#### Short task
Copy every one of the following entries word for word, without changing anything.

#### Material supplied

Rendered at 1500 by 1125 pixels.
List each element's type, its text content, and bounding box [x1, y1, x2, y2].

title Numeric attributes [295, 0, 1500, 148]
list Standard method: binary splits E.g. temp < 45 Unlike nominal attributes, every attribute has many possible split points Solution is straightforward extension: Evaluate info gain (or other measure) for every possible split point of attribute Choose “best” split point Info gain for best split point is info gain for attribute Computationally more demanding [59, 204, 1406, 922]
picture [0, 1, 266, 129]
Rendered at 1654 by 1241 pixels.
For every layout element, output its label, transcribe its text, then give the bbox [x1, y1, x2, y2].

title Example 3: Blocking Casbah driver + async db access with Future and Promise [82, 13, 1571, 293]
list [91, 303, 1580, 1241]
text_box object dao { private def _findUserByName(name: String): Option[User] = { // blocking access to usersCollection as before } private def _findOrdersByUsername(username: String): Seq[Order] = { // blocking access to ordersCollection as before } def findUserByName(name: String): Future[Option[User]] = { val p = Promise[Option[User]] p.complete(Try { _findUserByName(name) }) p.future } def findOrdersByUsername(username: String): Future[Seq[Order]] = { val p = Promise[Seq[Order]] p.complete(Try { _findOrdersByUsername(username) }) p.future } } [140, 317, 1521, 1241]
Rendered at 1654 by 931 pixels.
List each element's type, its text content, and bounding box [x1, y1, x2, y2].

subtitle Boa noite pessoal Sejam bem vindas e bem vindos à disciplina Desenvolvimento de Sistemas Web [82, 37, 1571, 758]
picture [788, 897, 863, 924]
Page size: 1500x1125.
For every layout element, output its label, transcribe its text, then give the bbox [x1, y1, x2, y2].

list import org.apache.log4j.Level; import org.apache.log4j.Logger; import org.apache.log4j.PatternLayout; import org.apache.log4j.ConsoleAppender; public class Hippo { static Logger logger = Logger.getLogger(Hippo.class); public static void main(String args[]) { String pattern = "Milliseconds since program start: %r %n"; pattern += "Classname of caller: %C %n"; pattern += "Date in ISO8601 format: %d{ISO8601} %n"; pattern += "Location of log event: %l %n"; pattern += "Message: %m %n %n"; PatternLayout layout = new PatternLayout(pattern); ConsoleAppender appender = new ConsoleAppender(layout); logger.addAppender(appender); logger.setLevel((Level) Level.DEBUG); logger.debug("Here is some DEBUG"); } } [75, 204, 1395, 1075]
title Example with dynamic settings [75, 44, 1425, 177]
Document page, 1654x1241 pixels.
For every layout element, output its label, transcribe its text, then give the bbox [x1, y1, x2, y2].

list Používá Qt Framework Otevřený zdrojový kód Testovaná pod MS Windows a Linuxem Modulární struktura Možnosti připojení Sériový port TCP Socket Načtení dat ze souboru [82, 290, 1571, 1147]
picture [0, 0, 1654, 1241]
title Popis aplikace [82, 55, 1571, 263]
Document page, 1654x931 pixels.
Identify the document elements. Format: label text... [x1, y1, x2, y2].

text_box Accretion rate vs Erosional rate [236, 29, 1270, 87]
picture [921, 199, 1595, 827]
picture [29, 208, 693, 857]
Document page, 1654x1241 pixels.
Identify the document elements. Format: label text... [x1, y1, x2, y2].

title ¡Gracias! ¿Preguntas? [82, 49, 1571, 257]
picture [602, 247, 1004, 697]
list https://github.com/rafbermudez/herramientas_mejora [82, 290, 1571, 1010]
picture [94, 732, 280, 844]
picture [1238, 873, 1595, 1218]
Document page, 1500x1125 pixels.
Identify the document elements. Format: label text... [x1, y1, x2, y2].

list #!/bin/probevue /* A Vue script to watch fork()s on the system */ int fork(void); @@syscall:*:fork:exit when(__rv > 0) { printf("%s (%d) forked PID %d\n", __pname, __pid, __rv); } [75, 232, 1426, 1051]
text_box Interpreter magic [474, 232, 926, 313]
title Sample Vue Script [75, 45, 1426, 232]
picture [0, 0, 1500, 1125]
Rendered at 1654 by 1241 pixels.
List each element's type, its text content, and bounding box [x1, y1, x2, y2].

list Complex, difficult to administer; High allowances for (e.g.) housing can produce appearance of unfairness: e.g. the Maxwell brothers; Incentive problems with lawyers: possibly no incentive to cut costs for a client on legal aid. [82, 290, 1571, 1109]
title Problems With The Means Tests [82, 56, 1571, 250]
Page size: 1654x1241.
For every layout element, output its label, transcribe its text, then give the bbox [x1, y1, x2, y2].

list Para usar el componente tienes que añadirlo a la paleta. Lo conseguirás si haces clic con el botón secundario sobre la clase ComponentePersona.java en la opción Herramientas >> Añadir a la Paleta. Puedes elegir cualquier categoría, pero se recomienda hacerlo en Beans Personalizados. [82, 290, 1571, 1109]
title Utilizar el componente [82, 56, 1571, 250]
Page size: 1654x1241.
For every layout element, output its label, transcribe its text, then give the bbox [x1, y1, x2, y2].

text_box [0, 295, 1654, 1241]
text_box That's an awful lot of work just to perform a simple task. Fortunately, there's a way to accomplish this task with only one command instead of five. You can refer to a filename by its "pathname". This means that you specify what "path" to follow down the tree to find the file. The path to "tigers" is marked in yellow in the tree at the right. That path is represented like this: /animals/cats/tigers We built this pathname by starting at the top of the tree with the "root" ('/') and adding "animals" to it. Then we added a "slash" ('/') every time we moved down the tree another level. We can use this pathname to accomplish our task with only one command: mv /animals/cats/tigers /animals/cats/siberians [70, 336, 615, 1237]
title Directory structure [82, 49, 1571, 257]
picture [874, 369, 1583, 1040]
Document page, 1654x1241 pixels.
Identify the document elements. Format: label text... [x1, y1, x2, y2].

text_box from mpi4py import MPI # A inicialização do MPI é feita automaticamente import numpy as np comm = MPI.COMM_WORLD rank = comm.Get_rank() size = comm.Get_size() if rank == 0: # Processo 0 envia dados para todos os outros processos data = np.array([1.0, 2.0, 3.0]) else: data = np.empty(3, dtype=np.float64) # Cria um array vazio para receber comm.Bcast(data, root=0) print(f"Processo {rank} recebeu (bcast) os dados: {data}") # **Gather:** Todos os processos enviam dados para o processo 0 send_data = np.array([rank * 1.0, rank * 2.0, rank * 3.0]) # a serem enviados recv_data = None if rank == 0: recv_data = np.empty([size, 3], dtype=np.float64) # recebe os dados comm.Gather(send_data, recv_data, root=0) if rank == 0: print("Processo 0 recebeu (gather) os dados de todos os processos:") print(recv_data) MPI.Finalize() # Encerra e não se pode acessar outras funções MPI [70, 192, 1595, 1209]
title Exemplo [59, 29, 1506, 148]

#### Answer to this problem
Rendered at 1500 by 1125 pixels.
List each element's type, its text content, and bounding box [x1, y1, x2, y2].

title Numeric attributes [295, 0, 1500, 148]
list Standard method: binary splits E.g. temp < 45 Unlike nominal attributes, every attribute has many possible split points Solution is straightforward extension: Evaluate info gain (or other measure) for every possible split point of attribute Choose “best” split point Info gain for best split point is info gain for attribute Computationally more demanding [59, 204, 1406, 922]
picture [0, 1, 266, 129]
Rendered at 1654 by 1241 pixels.
For every layout element, output its label, transcribe its text, then give the bbox [x1, y1, x2, y2].

title Example 3: Blocking Casbah driver + async db access with Future and Promise [82, 13, 1571, 293]
list [91, 303, 1580, 1241]
text_box object dao { private def _findUserByName(name: String): Option[User] = { // blocking access to usersCollection as before } private def _findOrdersByUsername(username: String): Seq[Order] = { // blocking access to ordersCollection as before } def findUserByName(name: String): Future[Option[User]] = { val p = Promise[Option[User]] p.complete(Try { _findUserByName(name) }) p.future } def findOrdersByUsername(username: String): Future[Seq[Order]] = { val p = Promise[Seq[Order]] p.complete(Try { _findOrdersByUsername(username) }) p.future } } [140, 317, 1521, 1241]
Rendered at 1654 by 931 pixels.
List each element's type, its text content, and bounding box [x1, y1, x2, y2].

subtitle Boa noite pessoal Sejam bem vindas e bem vindos à disciplina Desenvolvimento de Sistemas Web [82, 37, 1571, 758]
picture [788, 897, 863, 924]
Page size: 1500x1125.
For every layout element, output its label, transcribe its text, then give the bbox [x1, y1, x2, y2].

list import org.apache.log4j.Level; import org.apache.log4j.Logger; import org.apache.log4j.PatternLayout; import org.apache.log4j.ConsoleAppender; public class Hippo { static Logger logger = Logger.getLogger(Hippo.class); public static void main(String args[]) { String pattern = "Milliseconds since program start: %r %n"; pattern += "Classname of caller: %C %n"; pattern += "Date in ISO8601 format: %d{ISO8601} %n"; pattern += "Location of log event: %l %n"; pattern += "Message: %m %n %n"; PatternLayout layout = new PatternLayout(pattern); ConsoleAppender appender = new ConsoleAppender(layout); logger.addAppender(appender); logger.setLevel((Level) Level.DEBUG); logger.debug("Here is some DEBUG"); } } [75, 204, 1395, 1075]
title Example with dynamic settings [75, 44, 1425, 177]
Document page, 1654x1241 pixels.
For every layout element, output its label, transcribe its text, then give the bbox [x1, y1, x2, y2].

list Používá Qt Framework Otevřený zdrojový kód Testovaná pod MS Windows a Linuxem Modulární struktura Možnosti připojení Sériový port TCP Socket Načtení dat ze souboru [82, 290, 1571, 1147]
picture [0, 0, 1654, 1241]
title Popis aplikace [82, 55, 1571, 263]
Document page, 1654x931 pixels.
Identify the document elements. Format: label text... [x1, y1, x2, y2].

text_box Accretion rate vs Erosional rate [236, 29, 1270, 87]
picture [921, 199, 1595, 827]
picture [29, 208, 693, 857]
Document page, 1654x1241 pixels.
Identify the document elements. Format: label text... [x1, y1, x2, y2].

title ¡Gracias! ¿Preguntas? [82, 49, 1571, 257]
picture [602, 247, 1004, 697]
list https://github.com/rafbermudez/herramientas_mejora [82, 290, 1571, 1010]
picture [94, 732, 280, 844]
picture [1238, 873, 1595, 1218]
Document page, 1500x1125 pixels.
Identify the document elements. Format: label text... [x1, y1, x2, y2].

list #!/bin/probevue /* A Vue script to watch fork()s on the system */ int fork(void); @@syscall:*:fork:exit when(__rv > 0) { printf("%s (%d) forked PID %d\n", __pname, __pid, __rv); } [75, 232, 1426, 1051]
text_box Interpreter magic [474, 232, 926, 313]
title Sample Vue Script [75, 45, 1426, 232]
picture [0, 0, 1500, 1125]
Rendered at 1654 by 1241 pixels.
List each element's type, its text content, and bounding box [x1, y1, x2, y2].

list Complex, difficult to administer; High allowances for (e.g.) housing can produce appearance of unfairness: e.g. the Maxwell brothers; Incentive problems with lawyers: possibly no incentive to cut costs for a client on legal aid. [82, 290, 1571, 1109]
title Problems With The Means Tests [82, 56, 1571, 250]
Page size: 1654x1241.
For every layout element, output its label, transcribe its text, then give the bbox [x1, y1, x2, y2].

list Para usar el componente tienes que añadirlo a la paleta. Lo conseguirás si haces clic con el botón secundario sobre la clase ComponentePersona.java en la opción Herramientas >> Añadir a la Paleta. Puedes elegir cualquier categoría, pero se recomienda hacerlo en Beans Personalizados. [82, 290, 1571, 1109]
title Utilizar el componente [82, 56, 1571, 250]
Page size: 1654x1241.
For every layout element, output its label, transcribe its text, then give the bbox [x1, y1, x2, y2].

text_box [0, 295, 1654, 1241]
text_box That's an awful lot of work just to perform a simple task. Fortunately, there's a way to accomplish this task with only one command instead of five. You can refer to a filename by its "pathname". This means that you specify what "path" to follow down the tree to find the file. The path to "tigers" is marked in yellow in the tree at the right. That path is represented like this: /animals/cats/tigers We built this pathname by starting at the top of the tree with the "root" ('/') and adding "animals" to it. Then we added a "slash" ('/') every time we moved down the tree another level. We can use this pathname to accomplish our task with only one command: mv /animals/cats/tigers /animals/cats/siberians [70, 336, 615, 1237]
title Directory structure [82, 49, 1571, 257]
picture [874, 369, 1583, 1040]
Document page, 1654x1241 pixels.
Identify the document elements. Format: label text... [x1, y1, x2, y2].

text_box from mpi4py import MPI # A inicialização do MPI é feita automaticamente import numpy as np comm = MPI.COMM_WORLD rank = comm.Get_rank() size = comm.Get_size() if rank == 0: # Processo 0 envia dados para todos os outros processos data = np.array([1.0, 2.0, 3.0]) else: data = np.empty(3, dtype=np.float64) # Cria um array vazio para receber comm.Bcast(data, root=0) print(f"Processo {rank} recebeu (bcast) os dados: {data}") # **Gather:** Todos os processos enviam dados para o processo 0 send_data = np.array([rank * 1.0, rank * 2.0, rank * 3.0]) # a serem enviados recv_data = None if rank == 0: recv_data = np.empty([size, 3], dtype=np.float64) # recebe os dados comm.Gather(send_data, recv_data, root=0) if rank == 0: print("Processo 0 recebeu (gather) os dados de todos os processos:") print(recv_data) MPI.Finalize() # Encerra e não se pode acessar outras funções MPI [70, 192, 1595, 1209]
title Exemplo [59, 29, 1506, 148]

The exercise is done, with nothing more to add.